Seismic workloads, he said, are single-precision and apply very large datasets across several different applications. Those applications – the most compute-intensive at Petrobras – are developed in-house because “the most critical seismic applications are not available commercially.” To support these workloads, Petrobras employs predominantly GPU-based processing (“At least 80% of our processing capacity is based on GPUs,” Monnerat said) that is dedicated almost wholly to its in-house seismic applications.
“We basically don’t use GPUs for reservoir,” Monnerat continued. Those workloads, he said, typically leveraged commercial applications and ran at double-precision with much smaller datasets – though several hundred reservoir jobs typically run parallel to one another.
A long history with computing
Monnerat said that Petrobras had been leveraging computation for its oil and gas work as far back as 1969. When Monnerat himself started working at Petrobras in the ‘80s, the company was using IBM mainframes – then, in the ‘90s, RISC-based machines. The first x86 machine at Petrobras went online in the late 90s, and by 2007, Petrobras was comparing compute solutions like FPGAs, GPUs, and the processors inside the PlayStation 3. Obviously, Monnerat said, the GPUs won the contest: “We were able to have our first GPU cluster by the end of 2008.”

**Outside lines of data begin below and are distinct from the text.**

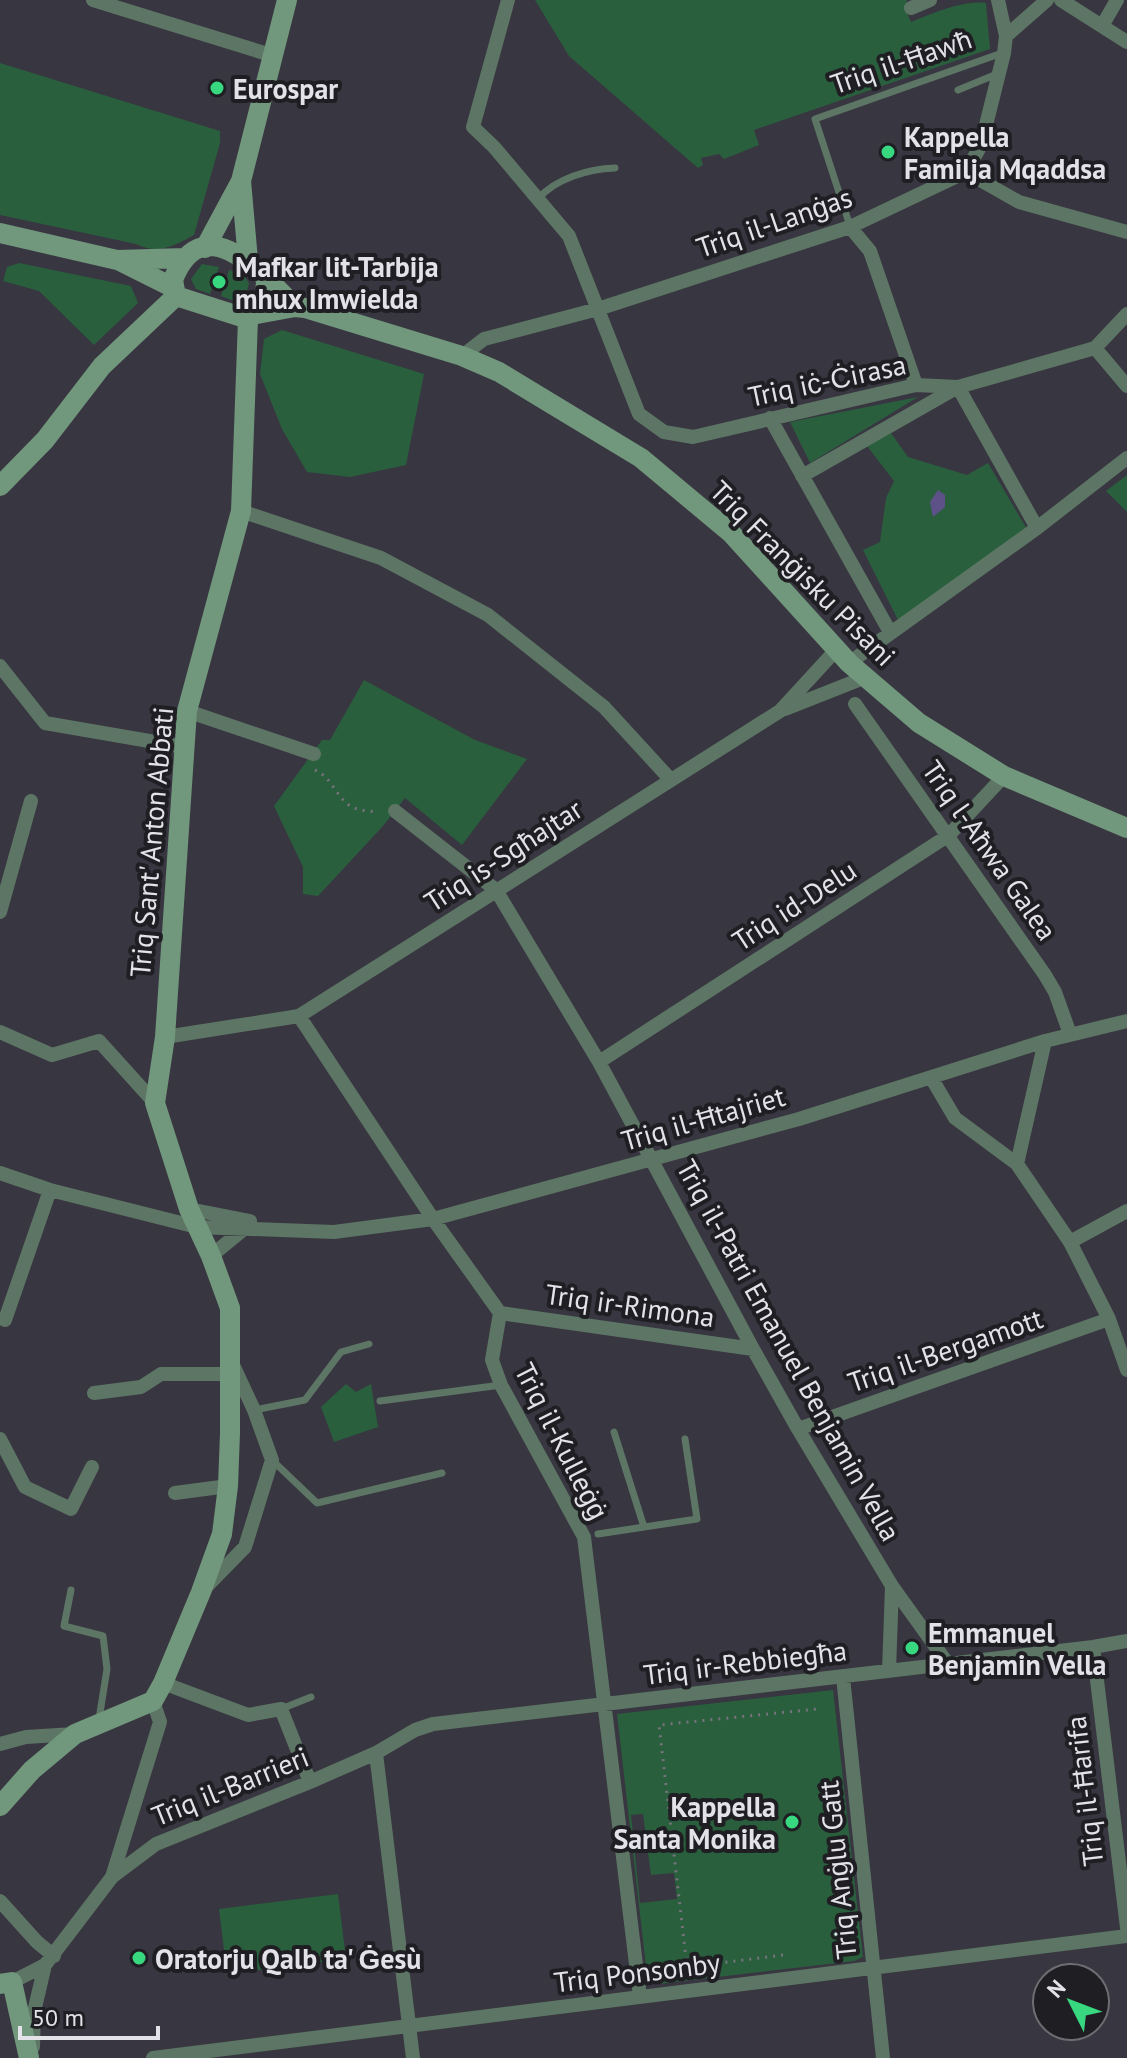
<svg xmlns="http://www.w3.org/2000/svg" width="1127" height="2058" font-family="'PT Sans',sans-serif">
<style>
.green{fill:#2a5f3e;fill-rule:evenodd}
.water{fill:#5d5188}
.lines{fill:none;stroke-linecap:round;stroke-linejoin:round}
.path{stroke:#75737c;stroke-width:3;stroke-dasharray:2 6;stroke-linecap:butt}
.lane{stroke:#5d7564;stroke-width:7}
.street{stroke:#5d7564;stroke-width:14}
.secondary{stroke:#71977c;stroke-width:20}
.poi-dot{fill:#38d880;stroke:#1f1f23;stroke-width:3}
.labels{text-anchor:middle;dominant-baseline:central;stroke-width:8;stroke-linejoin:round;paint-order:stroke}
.street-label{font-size:28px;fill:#e3e2e9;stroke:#1f1f23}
.poi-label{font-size:28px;font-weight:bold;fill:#e3e2e9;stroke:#1f1f23;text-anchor:start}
</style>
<rect width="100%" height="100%" fill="#383640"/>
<!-- green -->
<path class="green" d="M535 0H907L905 8 911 22C934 13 962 0 986 3L990 49 754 130 759 145 724 159 719 154 701 158 703 165 698 168 569 56Z
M0 63 220 131V143L194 235C174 246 158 255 136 244L0 215Z
M19 263 131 286 138 303 94 345 39 291 3 281 7 267Z
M202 264 219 267 210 294 196 289 191 279Z
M229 270 242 273 249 283 246 295 234 301 221 296Z
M282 330 424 374 406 465 350 477 307 472 282 429 260 374 264 339Z
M918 397 810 463 790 422Z
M891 433 908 457 967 475 988 463 1027 529 898 620 863 550 880 542 886 498 894 481 867 446Z
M1127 475V512L1106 491Z
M364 680 475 740 527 759 462 845 405 798 383 826 318 896 303 894V867L274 806 322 740H330Z
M346 1384 356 1392 371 1384 378 1427 334 1442 321 1407Z
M833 1690 863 1957 854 1961 658 1984 647 1975 617 1714ZM643 1814 651 1875 674 1873 677 1899 640 1903 631 1815Z
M338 1894 346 1959 227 1974 219 1909Z"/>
<!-- water -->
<path class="water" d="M938 490 945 495V507L933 517 930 502Z"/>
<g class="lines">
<!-- path -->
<path class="path" d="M315 770C332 777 336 798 352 807 360 811 370 811 378 812
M783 1955 687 1967 659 1725 817 1709"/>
<!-- lane -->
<path class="lane" d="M958 90 997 74
M538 199C556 178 589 169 615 168
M850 226 815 119 1002 53
M380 1401 501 1385
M254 1410 305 1400 341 1352 369 1344
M614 1432 644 1527
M272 1460 317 1503 442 1473
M598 1534 697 1519 685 1439
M71 1590 64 1626 103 1636 107 1669 99 1719
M281 1709 311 1697"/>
<!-- street -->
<path class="street" d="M93 0 274 56
M508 0 473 127 494 147 569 236 639 414 664 432 693 437 916 385 958 387 1095 348 1127 314
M1061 0 1127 42
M911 8 930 0
M1102 26 1117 0
M1006 36 1047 0
M966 172 1019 202 1127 232
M850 227 870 251 916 385
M1095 348 1127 386
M462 356 484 339 598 309 850 227 966 172 981 145 1004 53 1006 36 998 0
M770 418 890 632
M802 476 958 387 1037 528
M241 511 381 558 488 615 604 707 670 779
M849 663 1037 528 1127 458
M0 666 45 723 184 747
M855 704 1045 975 1055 992 1070 1034
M785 709 866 677
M187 711 314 754
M395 811 496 890 599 1062 753 1349 798 1429 892 1586 948 1664
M0 912 31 801
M299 1016 433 1219 500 1313 492 1360 501 1385 584 1537 640 1997
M0 1032 52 1055 99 1041 155 1103
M165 1037 299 1016 780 711 837 649
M599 1062 949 835 1004 776
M932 1079 955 1118 1017 1164 1070 1242 1109 1319 1127 1370
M1017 1164 1045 1041
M0 1173 50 1190 197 1227 334 1232 433 1219 799 1119 1045 1041 1127 1021
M189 1209 250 1221
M1070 1242 1127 1211
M211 1256 245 1228
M500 1313 753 1349
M5 1320 50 1190
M94 1393 141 1387 161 1374H228
M798 1429 1109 1319
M0 1439 25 1487 71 1509 92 1467
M175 1493 228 1486
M205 1588 245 1547 272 1460 254 1410 233 1365
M1093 1647 1127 1928
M889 1671 892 1586
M843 1677 883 2058
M163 1683 248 1715 281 1709 310 1782
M0 1744 26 1737 74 1734
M376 1753 413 2058
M112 1877 160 1722 153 1701
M0 1901 37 1942 54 1956
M12 1982 45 1965 112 1877 156 1844 310 1782 376 1753 415 1730 433 1724 1093 1647 1127 1641
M33 2047 34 2012 45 1965
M153 2058 1127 1936"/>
<!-- secondary -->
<path class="secondary" d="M241 181 248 260
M0 233 117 260 185 258
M205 248 241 181 287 0
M120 261 174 288
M176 296 173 280C203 204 264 275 295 307
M176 296 248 319C264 310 266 294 266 277
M257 314 295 307 305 308 462 356 499 372 641 458 731 533 849 663 919 723 1004 776 1127 828
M0 486 45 440 102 366 176 296
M0 1806 32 1770 75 1734 153 1701 163 1683 201 1592 222 1534 228 1486 230 1433V1308L211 1256 189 1209 155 1103 165 1037 187 711 241 511 248 319
M0 1984 12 1982 29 2058"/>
</g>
<!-- markers -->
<g class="poi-dot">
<circle cx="217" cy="88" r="8"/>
<circle cx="888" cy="152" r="8"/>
<circle cx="219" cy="282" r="8"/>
<circle cx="912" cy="1648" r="8"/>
<circle cx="792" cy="1822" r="8"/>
<circle cx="139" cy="1958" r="8"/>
</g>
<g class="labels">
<!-- street labels -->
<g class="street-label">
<text transform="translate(901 61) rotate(-19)">Triq il-Ħawħ</text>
<text transform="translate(774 222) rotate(-19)">Triq il-Lanġas</text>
<text transform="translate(827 380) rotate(-12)">Triq iċ-Ċirasa</text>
<text transform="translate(803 573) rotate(45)">Triq Franġisku Pisani</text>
<text transform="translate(151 842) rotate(-85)">Triq Sant' Anton Abbati</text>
<text transform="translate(990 850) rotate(55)">Triq l-Aħwa Galea</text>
<text transform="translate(503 855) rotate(-33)">Triq is-Sgħajtar</text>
<text transform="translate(794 905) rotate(-33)">Triq id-Delu</text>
<text transform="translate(703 1118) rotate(-16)">Triq il-Ħtajriet</text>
<text transform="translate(630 1305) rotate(8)">Triq ir-Rimona</text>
<text transform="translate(789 1350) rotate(61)">Triq il-Patri Emanuel Benjamin Vella</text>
<text transform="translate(945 1350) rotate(-19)">Triq il-Bergamott</text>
<text transform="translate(562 1441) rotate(63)">Triq il-Kulleġġ</text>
<text transform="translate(745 1662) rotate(-7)">Triq ir-Rebbiegħa</text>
<text transform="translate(230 1786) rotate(-22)">Triq il-Barrieri</text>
<text transform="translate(1084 1791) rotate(-97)">Triq il-Ħarifa</text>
<text transform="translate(837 1870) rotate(-96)">Triq Anġlu Gatt</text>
<text transform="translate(637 1972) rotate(-7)">Triq Ponsonby</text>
</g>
<!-- poi labels -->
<g class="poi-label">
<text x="233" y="88">Eurospar</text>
<text x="904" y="136">Kappella<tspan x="904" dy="32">Familja Mqaddsa</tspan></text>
<text x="235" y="266">Mafkar lit-Tarbija<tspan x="235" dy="32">mhux Imwielda</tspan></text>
<text x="928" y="1632">Emmanuel<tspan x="928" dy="32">Benjamin Vella</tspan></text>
<text x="776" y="1806" text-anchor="end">Kappella<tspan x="776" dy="32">Santa Monika</tspan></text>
<text x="155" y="1958">Oratorju Qalb ta' Ġesù</text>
</g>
</g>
<!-- north arrow -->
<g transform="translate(1071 2002) rotate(312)"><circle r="38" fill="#1f1f23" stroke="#6d6d72" stroke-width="2"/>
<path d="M0-6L14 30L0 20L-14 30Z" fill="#38d880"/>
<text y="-12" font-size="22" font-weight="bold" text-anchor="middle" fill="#e3e2e9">N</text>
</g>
<!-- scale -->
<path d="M20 2026v12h138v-12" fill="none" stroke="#e3e2e9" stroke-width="4"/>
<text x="32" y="2026" font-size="24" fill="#e3e2e9" stroke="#1f1f23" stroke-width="6" paint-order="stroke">50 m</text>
</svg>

Petrobras’ steady investment in computing and HPC – including its early lead on the GPU front – was interrupted when the oil prices dropped in the mid-2010s and the budgets for HPC work were cut. “Due to the lack of investment, we arrived at 2018 with our HPC infrastructure quite obsolete,” Monnerat said. But that year, they built a plan to revamp their HPC infrastructure – though they had to approach it in waves.
Petrobras’ present (and future) capacity
This brings us more or less to the present day. Monnerat said that the wave-based approach led to some fragmentation, with Petrobras employing more than 10 different clusters. “We could have maybe six or seven,” he said. “It’s not a big issue – it makes things more complex. … We would have some fragmentation anyway, as clusters that are good for reservoir are not good for seismic. … Even inside seismic, we have quite different workloads that require different machines.”
Three of those clusters are dedicated to reservoir work, all of which have similar node structures and all of which are managed more or less as a single cluster. “For seismic,” Monnerat said, “we have … a number of different clusters in a much more complex environment.” Those include Petrobras’ Atos-built heavy-hitters on the Top500: Fênix (3.16 Linpack petaflops, 2019); Atlas (4.38 Linpack petaflops, 2020); Dragão (8.98 Linpack petaflops, 2021); and the most recent entrant, Pégaso (19.07 Linpack petaflops, 2022, ranking 33rd). The systems are split between two datacenters: one proprietary datacenter dedicated fully to HPC, the other rented and hosting a variety of workloads.

If you noted the years of those systems, you might have noticed a pattern: Petrobras has launched a new major system every year for the past four years, continually one-upping itself with a new biggest supercomputer in Latin America. In 2018, Monnerat said, the company had just three petaflops of computing capacity. One year later, that had tripled. Two years after that, it had tripled again. Petrobras now has ~20× the computing capacity it had when it set out on its revitalized HPC journey.

Petrobras isn’t stopping, either: less than a month ago, the company announced its Dell-built “Gaia” system, which will deliver 7.7 peak petaflops that will be used for seismic imaging research rather than the production workloads that run on the bulk of Petrobras’ other systems. Petrobras is also looking into cloud applications – though, Monnerat said, cloud can be expensive to use if not approached with care. “One big problem that we have is that porting seismic to the cloud is quite complex and it may take several years,” he added – so, for now, Petrobras is working on running reservoir and machine learning workloads in the cloud.